After a process that took two years, on November 30, the airlines Avianca  (Colombia), United (U.S.) and Copa (Panama) signed a commercial alliance, will allow the three to share revenue from flights and coordinate schedules.

Avianca, Copa and United are already tied through a code-sharing partnership. All three carriers are members of Star Alliance.

United’s deal with Avianca, long in the works, had undergone significant legal back-and-forth after the Colombian flagship carrier’s No. 2 shareholder Kingsland Ltd tried to halt negotiations between United and Synergy.

The three-way partnership will include flights between the United States and 19 countries in Central and South America (not including Brazil).

“This agreement represents the next chapter in US-Latin American air travel,” says United president Scott Kirby in a statement. “We are excited to work with our Star Alliance partners Avianca and Copa… providing a better overall experience for business and leisure customers traveling across the Western Hemisphere.”

The airlines say they will add new markets and additional flights on existing routes if the partnership is approved.
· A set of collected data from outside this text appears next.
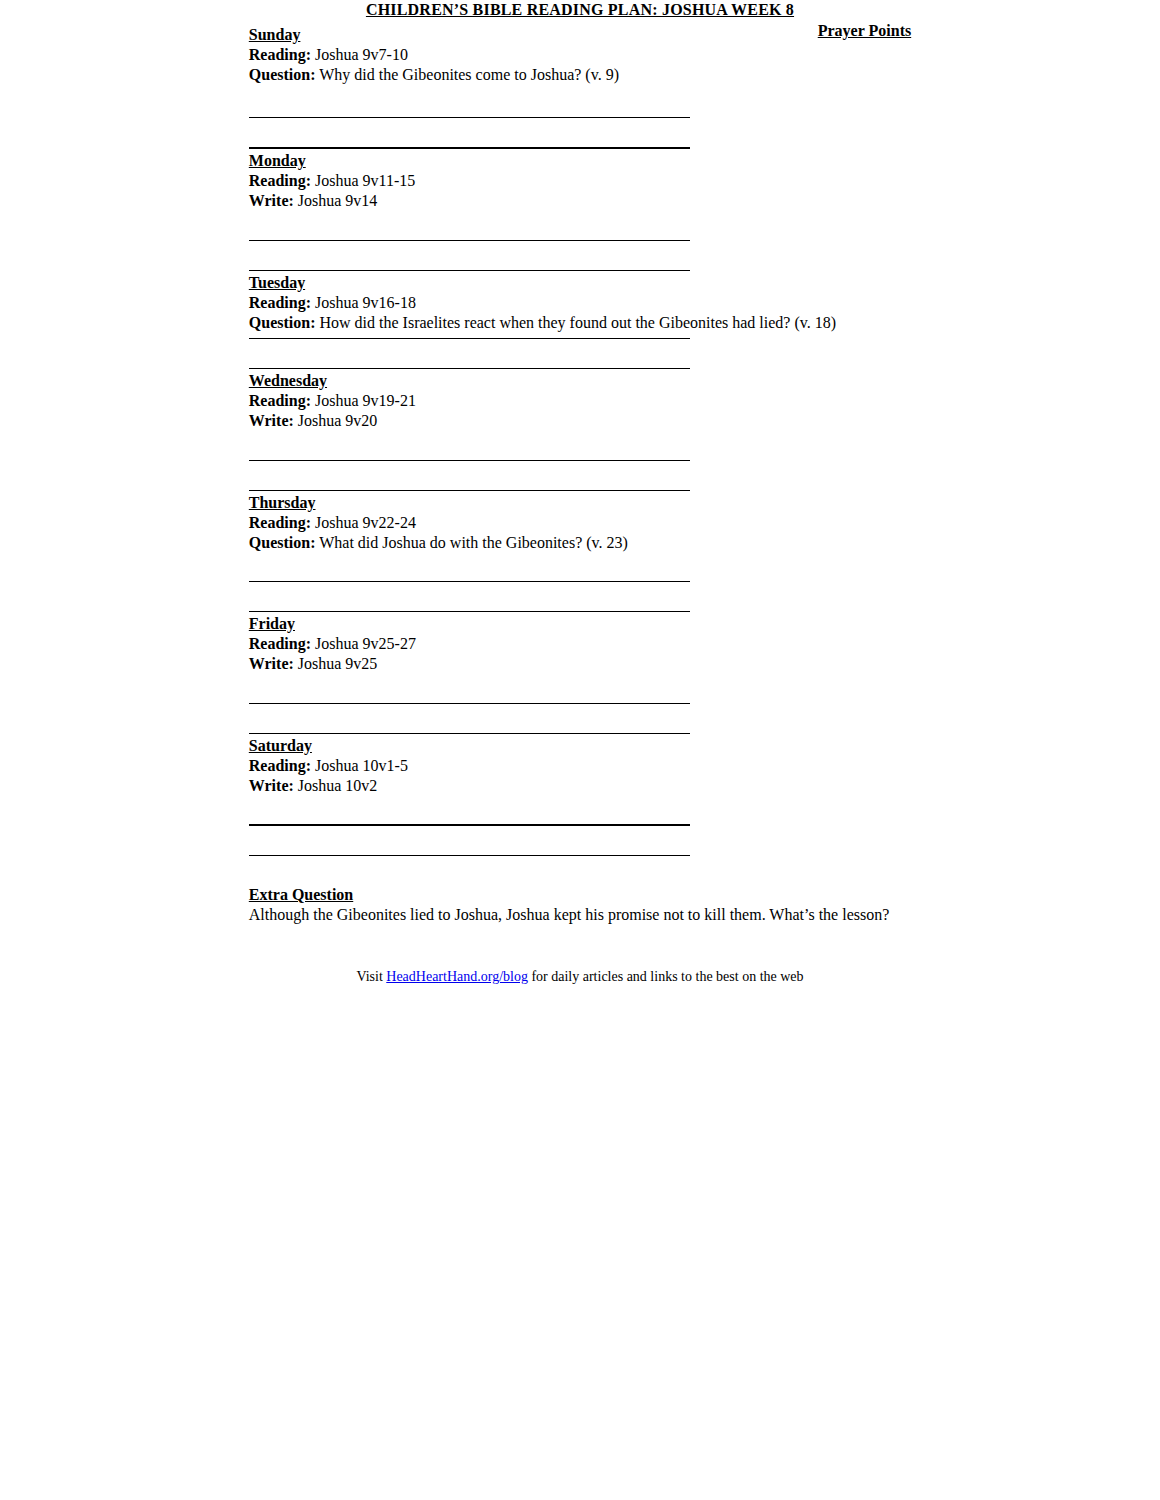CHILDREN’S BIBLE READING PLAN: JOSHUA WEEK 8
Prayer Points
Sunday
Reading: Joshua 9v7-10
Question: Why did the Gibeonites come to Joshua? (v. 9)
Monday
Reading: Joshua 9v11-15
Write: Joshua 9v14
Tuesday
Reading: Joshua 9v16-18
Question: How did the Israelites react when they found out the Gibeonites had lied? (v. 18)
Wednesday
Reading: Joshua 9v19-21
Write: Joshua 9v20
Thursday
Reading: Joshua 9v22-24
Question: What did Joshua do with the Gibeonites? (v. 23)
Friday
Reading: Joshua 9v25-27
Write: Joshua 9v25
Saturday
Reading: Joshua 10v1-5
Write: Joshua 10v2
Extra Question
Although the Gibeonites lied to Joshua, Joshua kept his promise not to kill them. What’s the lesson?
Visit HeadHeartHand.org/blog for daily articles and links to the best on the web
Joint ventures are increasingly popular among airlines globally, as the deals essentially allow them to collude legally with competitors in certain markets.
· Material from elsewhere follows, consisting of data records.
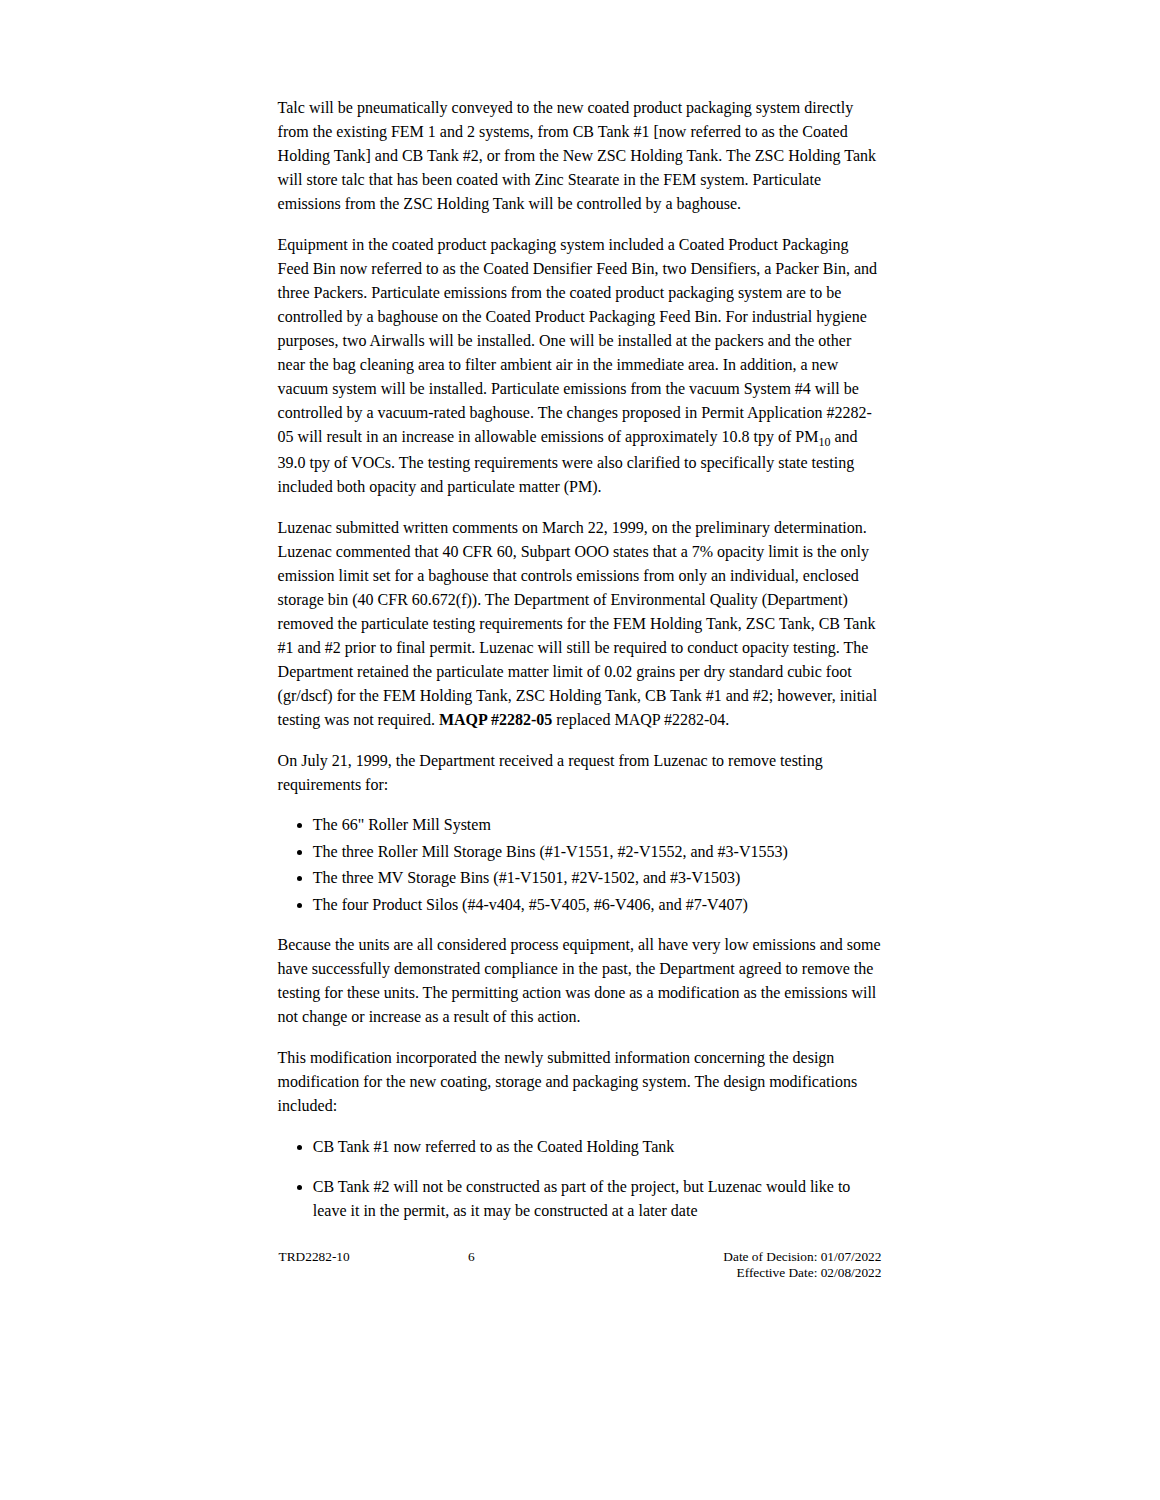Talc will be pneumatically conveyed to the new coated product packaging system directly from the existing FEM 1 and 2 systems, from CB Tank #1 [now referred to as the Coated Holding Tank] and CB Tank #2, or from the New ZSC Holding Tank. The ZSC Holding Tank will store talc that has been coated with Zinc Stearate in the FEM system. Particulate emissions from the ZSC Holding Tank will be controlled by a baghouse.
Equipment in the coated product packaging system included a Coated Product Packaging Feed Bin now referred to as the Coated Densifier Feed Bin, two Densifiers, a Packer Bin, and three Packers. Particulate emissions from the coated product packaging system are to be controlled by a baghouse on the Coated Product Packaging Feed Bin. For industrial hygiene purposes, two Airwalls will be installed. One will be installed at the packers and the other near the bag cleaning area to filter ambient air in the immediate area. In addition, a new vacuum system will be installed. Particulate emissions from the vacuum System #4 will be controlled by a vacuum-rated baghouse. The changes proposed in Permit Application #2282-05 will result in an increase in allowable emissions of approximately 10.8 tpy of PM10 and 39.0 tpy of VOCs. The testing requirements were also clarified to specifically state testing included both opacity and particulate matter (PM).
Luzenac submitted written comments on March 22, 1999, on the preliminary determination. Luzenac commented that 40 CFR 60, Subpart OOO states that a 7% opacity limit is the only emission limit set for a baghouse that controls emissions from only an individual, enclosed storage bin (40 CFR 60.672(f)). The Department of Environmental Quality (Department) removed the particulate testing requirements for the FEM Holding Tank, ZSC Tank, CB Tank #1 and #2 prior to final permit. Luzenac will still be required to conduct opacity testing. The Department retained the particulate matter limit of 0.02 grains per dry standard cubic foot (gr/dscf) for the FEM Holding Tank, ZSC Holding Tank, CB Tank #1 and #2; however, initial testing was not required. MAQP #2282-05 replaced MAQP #2282-04.
On July 21, 1999, the Department received a request from Luzenac to remove testing requirements for:
The 66" Roller Mill System
The three Roller Mill Storage Bins (#1-V1551, #2-V1552, and #3-V1553)
The three MV Storage Bins (#1-V1501, #2V-1502, and #3-V1503)
The four Product Silos (#4-v404, #5-V405, #6-V406, and #7-V407)
Because the units are all considered process equipment, all have very low emissions and some have successfully demonstrated compliance in the past, the Department agreed to remove the testing for these units. The permitting action was done as a modification as the emissions will not change or increase as a result of this action.
This modification incorporated the newly submitted information concerning the design modification for the new coating, storage and packaging system. The design modifications included:
CB Tank #1 now referred to as the Coated Holding Tank
CB Tank #2 will not be constructed as part of the project, but Luzenac would like to leave it in the permit, as it may be constructed at a later date
| TRD2282-10 | 6 | Date of Decision: 01/07/2022 Effective Date: 02/08/2022 |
Avianca serves around 170 destinations with hubs in Bogota, Colombia and El Salvador, San Salvador and has more than 180 aircraft, while Copa has a fleet of about 100 aircraft and serves about 75 destinations from its hub in Cuidad Panama, according to the companies.
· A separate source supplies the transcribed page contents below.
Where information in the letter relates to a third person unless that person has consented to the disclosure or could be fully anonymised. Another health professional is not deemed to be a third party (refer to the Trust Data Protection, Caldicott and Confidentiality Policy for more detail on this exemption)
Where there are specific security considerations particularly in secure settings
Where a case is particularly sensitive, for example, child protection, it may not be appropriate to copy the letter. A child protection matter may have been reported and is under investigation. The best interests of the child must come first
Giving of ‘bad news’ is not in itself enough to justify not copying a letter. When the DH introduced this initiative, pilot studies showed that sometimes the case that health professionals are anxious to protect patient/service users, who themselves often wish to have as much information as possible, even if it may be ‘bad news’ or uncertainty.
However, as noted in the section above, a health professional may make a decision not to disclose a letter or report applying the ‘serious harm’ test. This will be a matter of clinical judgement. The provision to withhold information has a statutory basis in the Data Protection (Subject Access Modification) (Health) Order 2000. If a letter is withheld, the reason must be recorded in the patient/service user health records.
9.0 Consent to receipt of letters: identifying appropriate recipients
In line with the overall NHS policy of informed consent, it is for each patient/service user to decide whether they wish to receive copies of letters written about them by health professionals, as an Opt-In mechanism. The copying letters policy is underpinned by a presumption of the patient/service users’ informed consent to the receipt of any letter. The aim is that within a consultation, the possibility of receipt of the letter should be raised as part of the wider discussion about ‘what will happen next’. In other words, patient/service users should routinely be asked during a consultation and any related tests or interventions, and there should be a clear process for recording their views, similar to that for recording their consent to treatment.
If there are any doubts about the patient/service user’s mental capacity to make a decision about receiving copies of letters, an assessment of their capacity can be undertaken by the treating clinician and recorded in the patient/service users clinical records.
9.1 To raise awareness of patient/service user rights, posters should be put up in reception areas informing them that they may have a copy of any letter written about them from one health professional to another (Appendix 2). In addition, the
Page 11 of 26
The three together will operate nearly 26% of capacity between Latin America and the United States this year. United, No. 3 U.S carrier and the largest of the three carriers, carries 15% of capacity in the market.

By comparison, American Airlines and Chile’s LATAM signed in January 2016 carry nearly 32% of capacity and Aeromexico and Delta have nearly 17% of capacity in the Latin America-US market.

In a filing on Friday detailing the deal with Avianca, United said it would provide a US$456 million loan to Syngery Aerospace Corporation, Avianca’s owner, using stock in Avianca as collateral. Loss-making Avianca has a roughly US$4 billion debt pile, of which 40 percent is due within the next two years, according to recent financial statements.

The partnership is subject to regulatory regulatory approval in the United States and several jurisdictions in Central and South America.

The airlines do not provide a timeline for implementation of the deal. However, Copa Airlines said in a press release that process would take between 12 and 18 months.  Its chief executive Pedro Heilbron said earlier in November that the Panama-based carrier does not expect regulatory approval of the deal until mid-2020.

Latin American airlines, in general, have experienced a turbulent few years, hit by a double whammy of high oil prices and devaluing currencies in local markets, which make it more expensive to cover dollar-denominated costs like fuel and aircraft rent.

Travel has also suffered in the dominant regional economy Brazil, which has suffered from its deepest recession in decades but remains the largest aviation market in the region, and one of the biggest in the world.

United, which already owns an 8 percent stake in Brazilian carrier Azul SA, said it was exploring the possibility of adding the country to its joint partnership with Avianca and Copa.

United, Avianca, and Copa have regular daily flights to and from Costa Rica.